┌─ Source extract
[Darshan-users] Module contains incomplete data
Jiří Nádvorník
nadvornik.ji at gmail.com
Fri May 6 08:56:03 CDT 2022
Aha,
maybe I formulated it wrongly. The problem is that the version that is
installed by make install is taken from the .lib folder and not from the
darshan-util one. So when trying to run for example darshan-parser, it
complains about ".libs/libdarshan-util.so.0" missing.
Cheers,
Jiri
st 4. 5. 2022 v 22:41 odesílatel Phil Carns <carns at mcs.anl.gov> napsal:
> Hi Jiri,
>
> For #2, are you talking about .libs/darshan-parser in the build path? If
> so, I wouldn't expect to be able to run that directly (in general, not
> particular to Darshan's build system).
>
> Autotools and libtool create executables in .libs subdirs as part of the
> build process, but those are intermediate executables that don't have final
> library paths set. The copy installed in <prefix>/bin should be fine (and
> should use corresponding installed libraries), and you should also be able
> to run darshan-parser one level up in the build tree (that's actually a
> shell script wrapper created by libtool that will run the
> .libs/darshan-parser with library paths set to the build tree).
>
> Sometimes .libs/ executables might work, but it's a little dicey what
> libraries they will pick up so it's usually not a good idea.
>
> thanks,
>
> -Phil
> On 4/27/22 1:34 PM, Jiří Nádvorník wrote:
>
> Hi,
>
> to reproduce the installation issue:
> mkdir darshan_root
> cd darshan_root
> git clone https://github.com/darshan-hpc/darshan.git .
>
> Then cd darshan-utils/ and then run:
> autoconf
> configure
> make install
>
> Then:
>
> 1. If running darshan-parser within the same folder it runs fine.
> 2. If running .lib/darshan-parser (which is installed by make install)
> it crashes with the library not available, see the previous email.
>
> Cheers,
>
> Jiri
>
>
>
> st 27. 4. 2022 v 18:23 odesílatel Snyder, Shane <ssnyder at mcs.anl.gov>
> napsal:
>
>> Great, I'm glad that you were able to get the instrumentation mostly
>> working!
>>
>> I think it's sensible to ignore Python source/compiled code for most
>> cases -- I doubt there's any insight to gain and you'll just end up trying
>> to filter them out when analyzing logs anyways.
>>
>> I'm not sure what's going on with the installation issues you mention. If
>> you think something might be wrong with Darshan's build, then would you
>> mind sharing how you ran configure, etc.? I could see if I'm able to
>> reproduce anything.
└─
┌─ Supplied entries
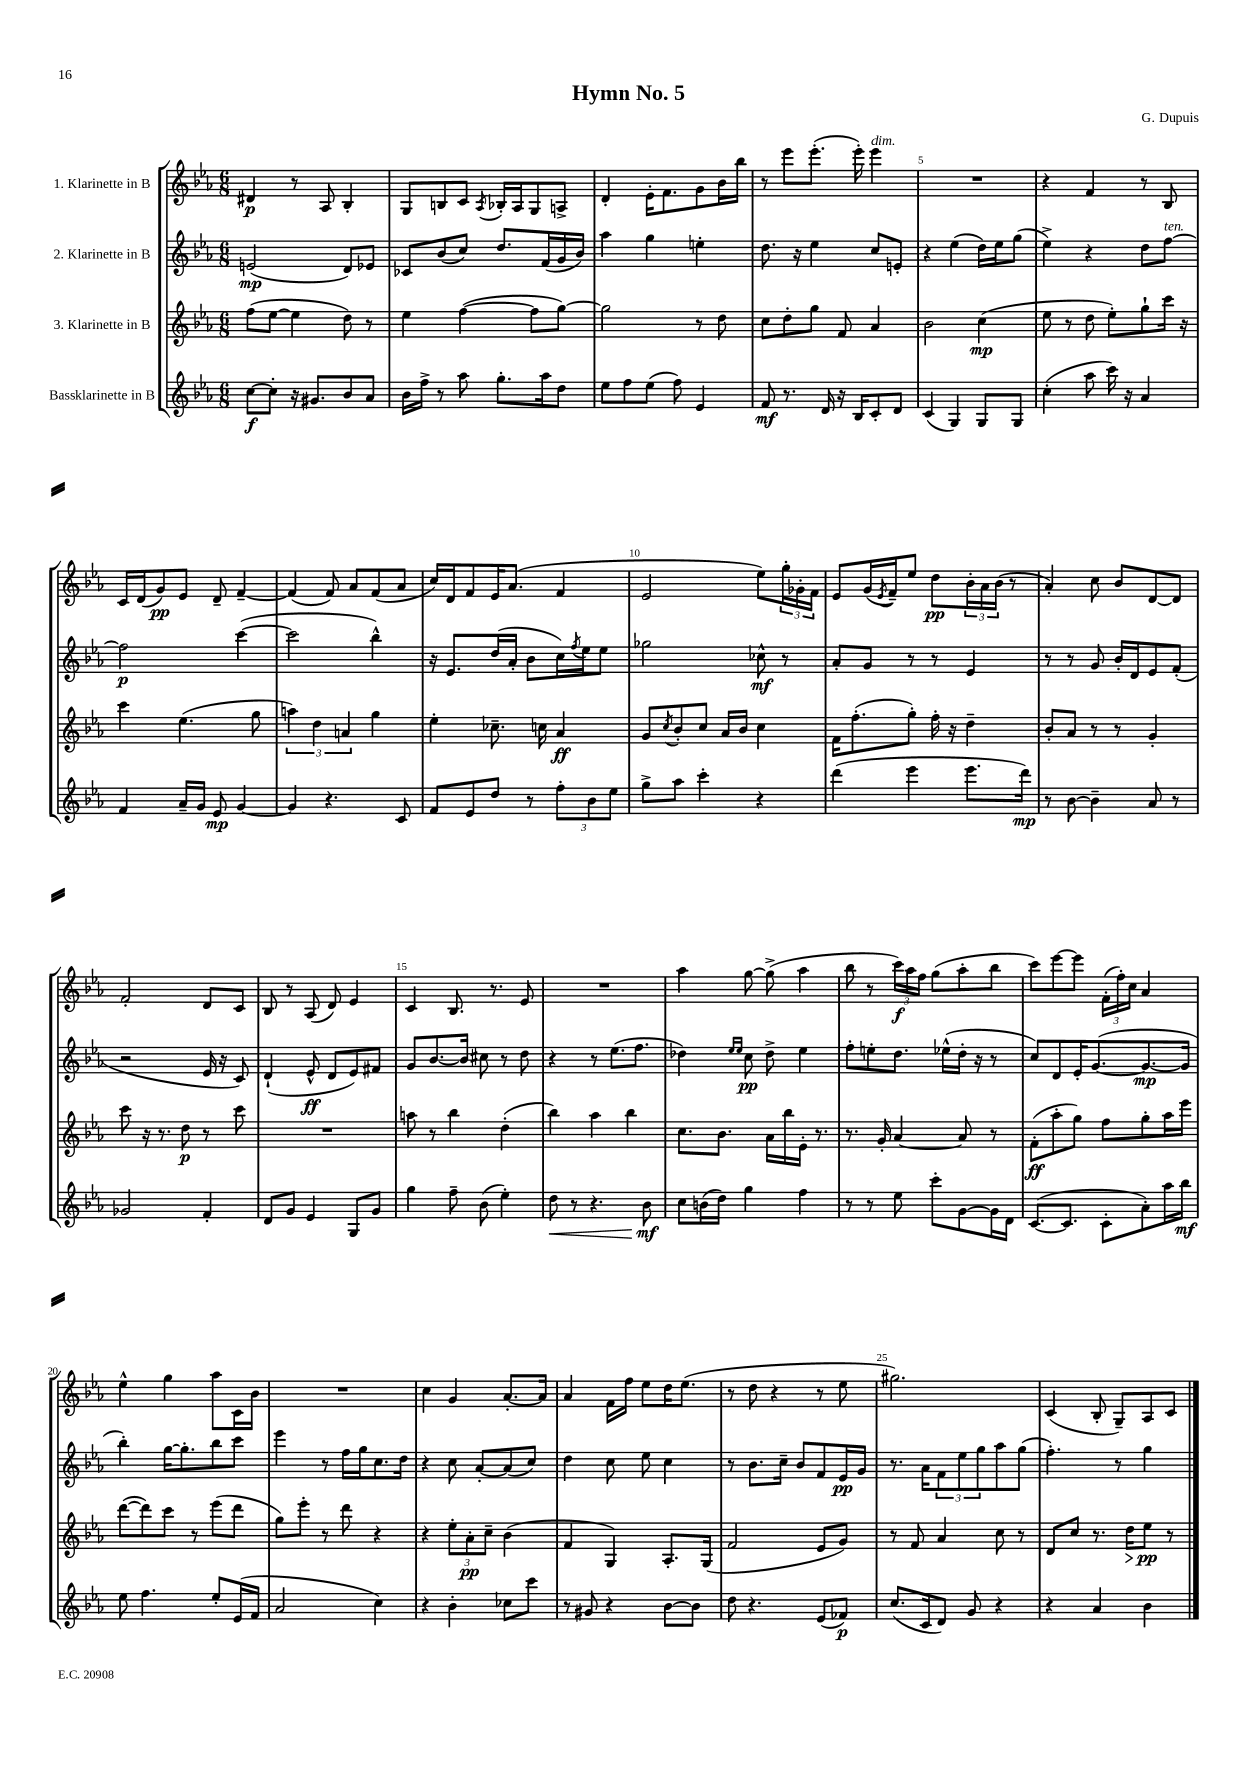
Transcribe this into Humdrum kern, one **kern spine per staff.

**kern	**kern	**kern	**kern
*staff4	*staff3	*staff2	*staff1
*clefG2	*clefG2	*clefG2	*clefG2
*k[b-e-a-]	*k[b-e-a-]	*k[b-e-a-]	*k[b-e-a-]
*M6/8	*M6/8	*M6/8	*M6/8
[8cc\L	(8ff\L	(2e/	4d#/
8cc'\]J	[8ee-\J	.	.
16r	4ee-\]	.	8r
8.g#/L	.	.	.
.	.	.	8A-/
8b-/	8dd\)	8d/L)	4B-'/
8a-/J	8r	8e-/J	.
=	=	=	=
16b-\LL	4ee-\	8c-/L	8G/L
16ff^\JJ	.	.	.
8r	.	(8b-/	8B/
8aa-\	([4ff\	8cc/J)	8c/J
.	.	.	8qA-/
8.gg'\L	.	8.dd/L	16B-'/LL
.	.	.	16A-/J
.	8ff\]L	.	8G/
16aa-\k	.	(16f/L	.
8dd\J	[8gg\J)	16g/	8A^/J
.	.	16b-/JJ)	.
=	=	=	=
8ee-\L	2gg\]	4aa-\	4d'/
8ff\	.	.	.
(8ee-\J	.	4gg\	16e-'\LK
.	.	.	8.f\
8ff\)	.	.	.
4e-/	8r	4ee'\	8g\
.	8dd\	.	16b-\L
.	.	.	16bb-\JJ
=	=	=	=
8f/	8cc\L	8.dd\	8r
8.r	8dd'\	.	8eee-\L
.	.	16r	.
.	8gg\J	4ee-\	(8.eee-'\J
16d/	.	.	.
16r	8f/	.	.
16B-/LK	.	.	16eee-'\)
8c'/	4a-/	8cc/L	4eee-\
8d/J	.	8e'/J	.
=	=	=	=
(4c/	2b-\	4r	2.r
4G/)	.	(4ee-\	.
8G/L	(4cc\	16dd\LL)	.
.	.	16ee-\J	.
8G/J	.	(8gg\J	.
=	=	=	=
(4cc'\	8ee-\	4ee-^\)	4r
.	8r	.	.
8aa-\	8dd\	4r	4f/
16ccc\)	8ee-'\L)	.	.
16r	.	.	.
4a-/	8gg`\	8dd\L	8r
.	16ccc\Jk	[8ff\J	8B-/
.	16r	.	.
=	=	=	=
4f/	4ccc\	2ff\]	16c/LL
.	.	.	(16d/J
.	.	.	8g/)
16a-~/LL	(4.ee-\	.	8e-/J
16g/JJ	.	.	.
8e-/	.	.	8d~/
[4g/	.	([4ccc\	[4f~/
.	8gg\	.	.
=	=	=	=
4g/]	6aa\)	2ccc\]	(4f/]
.	6dd\	.	.
4.r	.	.	8f/)
.	6a/	.	.
.	.	.	8a-/L
.	4gg\	4bb-^^\)	(8f/
8c/	.	.	8a-/J
=	=	=	=
8f/L	4ee-'\	16r	16cc/LL)
.	.	8.e-/L	16d/J
8e-/	.	.	8f/
8dd/J	8.cc-~\	(16dd/L	16e-/K
.	.	16a-'/JJ	(8.a-/J
8r	.	8b-\L	.
.	16cc\	.	.
12ff'\L	4a-/	16cc\L)	4f/
.	.	8qff/	.
.	.	16ee-\J	.
12b-\	.	.	.
.	.	8ee-\J	.
12ee-\J	.	.	.
=	=	=	=
8gg^\L	8g/L	2gg-\	2e-/
.	8qcc/	.	.
8aa-\J	8b-'/	.	.
4ccc'\	8cc/J	.	.
.	16a-/LL	.	.
.	16b-/JJ	.	.
4r	4cc\	8cc-^^\	8ee-\L)
.	.	8r	24gg'\L
.	.	.	24g-'\
.	.	.	24f\JJ
=	=	=	=
(4ddd\	16f\LK	8a-'/L	8e-/L
.	(8.ff'\	.	.
.	.	8g/J	(16g/L
.	.	.	8qe-/
.	.	.	16f~/J)
4eee-\	8gg'\J)	8r	8ee-/J
.	16ff'\	8r	8dd\L
.	16r	.	.
8.eee-\L	4dd~\	4e-/	24b-'\L
.	.	.	24a-\
.	.	.	(24b-\JJ
.	.	.	8r
16ddd\Jk)	.	.	.
=	=	=	=
8r	8b-'/L	8r	4a-'/)
[8b-\	8a-/J	8r	.
4b-~\]	8r	8g/	8cc\
.	8r	16b-'/LL	8b-/L
.	.	16d/J	.
8a-/	4g'/	8e-/	[8d/
8r	.	(8f'/J	8d/]J
=	=	=	=
2g-/	8ccc\	2r	2f'/
.	16r	.	.
.	8.r	.	.
.	8dd\	.	.
4f'/	8r	16e-/	8d/L
.	.	16r	.
.	8ccc\	8c/)	8c/J
=	=	=	=
8d/L	2.r	(4d`/	8B-/
8g/J	.	.	8r
4e-/	.	8e-^^/	(8A-/
.	.	8d/L	8d/)
8G/L	.	8e-/)	4e-/
8g/J	.	8f#/J	.
=	=	=	=
4gg\	8aa\	8g/L	4c/
.	8r	[8.b-/	.
8ff~\	4bb-\	.	8.B-/
.	.	16b-/]Jk	.
(8b-\	.	8cc#\	.
.	.	.	8.r
4ee-'\)	(4dd'\	8r	.
.	.	8dd\	8e-/
=	=	=	=
8dd\	4bb-\)	4r	2.r
8r	.	.	.
4.r	4aa-\	8r	.
.	.	(8.ee-\L	.
.	4bb-\	.	.
.	.	8.ff\J	.
8b-\	.	.	.
=	=	=	=
8cc\L	8.cc\L	4dd-\)	4aa-\
(16b\L	.	.	.
16dd\JJ)	8.b-\J	.	.
.	.	16qqee-/LL	.
.	.	16qqee-/JJ	.
4gg\	.	8cc\	[8gg\
.	16a-\LL	8dd-^\	(8gg^\]
.	16bb-\	.	.
4ff\	16e-'\JJ	4ee-\	4aa-\
.	8.r	.	.
=	=	=	=
8r	8.r	8ff'\L	8bb-\
8r	.	8ee'\	8r
.	16g'/	.	.
8ee-\	[4a-/	8.dd\J	24ccc\LL)
.	.	.	24aa-\
.	.	.	24ff\JJ
8ccc'\L	.	.	(8gg\L
.	.	(16ee-^^\LL	.
[8g\	8a-/]	16dd'\JJ	8aa-'\
.	.	16r	.
16g\]L	8r	8r	8bb-\J
16d\JJ	.	.	.
=	=	=	=
([8.c/L	(8f'\L	8cc/L)	8ccc\L)
.	8aa-'\	8d/	[8eee-\
8.c/]J	.	.	.
.	8gg\J)	16e-'/K	8eee-\]J
.	.	([8.g/	.
8c'\L	8ff\L	.	(24f'\LL
.	.	.	24ff'\)
.	.	.	24cc\JJ
8a-'\)	8gg'\	8.g/_	4a-/
16aa-\L	16aa-\L	.	.
16bb-\JJ	16eee-\JJ	16g/]Jk	.
=	=	=	=
8ee-\	([8ddd\L	4bb-'\)	4ee-^^\
4.ff\	8ddd\])	.	.
.	8ccc\J	[16gg\LK	4gg\
.	.	8.gg'\]	.
.	8r	.	.
8ee-'/L	(8eee-\L	8bb-\	8aa-\L
(16e-/L	8ddd\J	8ccc\J	16c\L
16f/JJ	.	.	16b-\JJ
=	=	=	=
2a-/	8gg\L)	4eee-\	2.r
.	8eee-'\J	.	.
.	8r	8r	.
.	8ddd\	16ff\LL	.
.	.	16gg\J	.
4cc\)	4r	8.cc\	.
.	.	16dd\Jk	.
=	=	=	=
4r	4r	4r	4cc\
4b-'\	12ee-'\L	8cc\	4g/
.	12a-'\	.	.
.	.	[8a-'/L	.
.	12cc~\J	.	.
8cc-\L	(4b-\	(8a-/]	[8.a-'/L
8ccc\J	.	8cc/J)	.
.	.	.	16a-/]Jk
=	=	=	=
8r	4f/	4dd\	4a-/
8g#/	.	.	.
4r	4G/)	8cc\	16f\LL
.	.	.	16ff\JJ
.	.	8ee-\	8ee-\L
[8b-\L	8.A-'/L	4cc\	16dd\K
.	.	.	(8.ee-\J
8b-\]J	.	.	.
.	(16G/Jk	.	.
=	=	=	=
8dd\	2f/	8r	8r
4.r	.	8.b-\L	8dd\
.	.	.	4r
.	.	16cc~\Jk	.
.	.	8b-/L	.
(8e-/L	8e-/L	8f/	8r
8f-/J)	8g/J)	16e-/L	8ee-\
.	.	16g/JJ	.
=	=	=	=
(8.cc/L	8r	8.r	2.gg#\)
.	8f/	.	.
16c/k	.	16a-\LK	.
8d/J)	4a-/	12f\	.
.	.	12ee-\	.
8g/	.	.	.
.	.	12gg\	.
4r	8cc\	8aa-\	.
.	8r	(8gg\J	.
=	=	=	=
4r	8d/L	4.ff'\)	(4c/
.	8cc/J	.	.
4a-/	8.r	.	8B-'/
.	.	8r	8G~/L)
.	16dd\LK	.	.
4b-\	8ee-\J	4gg\	8A-/
.	8r	.	8c/J
==	==	==	==
*-	*-	*-	*-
└─
* **Work to do**
#1 In the Darshan mailing-list thread, what does Phil Carns say the darshan-parser one level up in the build tree actually is?
#2 Extend the Darshan mailing-list thread, picking up right after its final sentence.

* **Answer list**
#1 It is a shell script wrapper created by libtool that runs .libs/darshan-parser with library paths set to the build tree.

#2
>>
>> If you wouldn't mind starting a new thread related to the HDF5 issue, I
>> think that would be helpful -- it might help if other users ever want to
>> search the list archive for h5py/HDF5 related issues if you include those
>> in the title.
>>
>> --Shane
>> ------------------------------
>> *From:* Jiří Nádvorník <nadvornik.ji at gmail.com>
>> *Sent:* Wednesday, April 27, 2022 11:06 AM
>> *To:* Snyder, Shane <ssnyder at mcs.anl.gov>
>> *Cc:* darshan-users at lists.mcs.anl.gov <darshan-users at lists.mcs.anl.gov>
>> *Subject:* Re: [Darshan-users] Module contains incomplete data
>>
>> Hi,
>>
>> yes, that NAMEMEM got it done. I also excluded .py and .pyc files - those
>> reads are only loading of them, right? No data access itself (and no, I'm
>> not reading and manually interpreting my own python files :), so I'm not
>> interested into that ). Actually, I'm reading thousands of small files
>> which I'm ingesting into HDF5 and I'm interested into how many reads, etc.
>> are happening.
>>
>> I'm trying to make some sense of what I see but for now I'm just going to
>> say it's very valuable data for me. Pity I can't get the Hdf5 module, if it
>> would give me more granularity it would be very helpful.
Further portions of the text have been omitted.